Tarefas do exercício:
**A)** Segundo o trecho sobre o governo Modi, quando expiram os decretos a que Modi recorreu?
**B)** Traduza para o inglês esta frase do trecho sobre o governo Modi: "Até alguns dos partidários de Modi mostram-se cautelosos sobre suas realizações até o momento."
**C)** Transcreva do trecho sobre o governo Modi a passagem entre "Para Modi, o" e "embora não indefinidamente.", inclusive.

Trecho da página:
<<<<

Para Modi, o desafio imediato é o político. Embora seu partido domine a Câmara baixa do Parlamento, a Câmara alta, profundamente dividida, atrasou as decisões sobre projetos de lei relativos a suas reformas de longo prazo. Por isso, Modi lançou mão de decretos que expiram no fim de abril. Poderão ser renovados, embora não indefinidamente.

Até alguns dos partidários de Modi mostram-se cautelosos sobre suas realizações até o momento. "Muitas pessoas estão excessivamente eufóricas apostando na Índia", disse Rajeev Chandrasekhar, um rico financista da Câmara alta do Parlamento que pedirá reformas mais amplas quando o primeiro-ministro enviar o novo orçamento ao Parlamento, em 28 de fevereiro. "Ele não apresentou nenhuma ideia nova, e terá de fazê-lo em fevereiro."

Os principais assessores de Modi afirmam que começaram a fazer mudanças significativas e dizem que os críticos são excessivamente impacientes. "Tivemos de resolver muitos problemas que eram uma herança de governos anteriores", como os déficits orçamentários e uma persistente inflação, disse Jayant Sinha, ministro das Finanças.

>>>>

(Registros contidos em um conjunto de dados)
<<<<

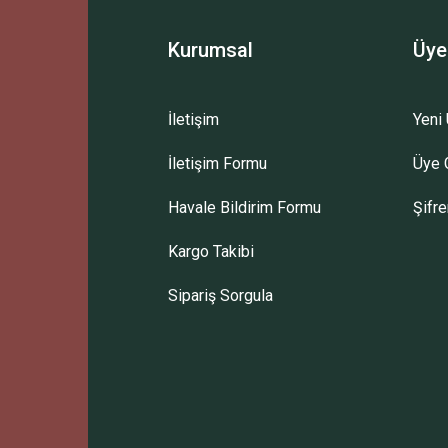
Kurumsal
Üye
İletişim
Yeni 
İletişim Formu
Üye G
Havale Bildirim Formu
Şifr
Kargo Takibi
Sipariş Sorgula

>>>>

Respostas da atividade:
**A)** No fim de abril.

**B)** Even some of Modi's supporters are cautious about his achievements so far.

**C)**
Para Modi, o desafio imediato é o político. Embora seu partido domine a Câmara baixa do Parlamento, a Câmara alta, profundamente dividida, atrasou as decisões sobre projetos de lei relativos a suas reformas de longo prazo. Por isso, Modi lançou mão de decretos que expiram no fim de abril. Poderão ser renovados, embora não indefinidamente.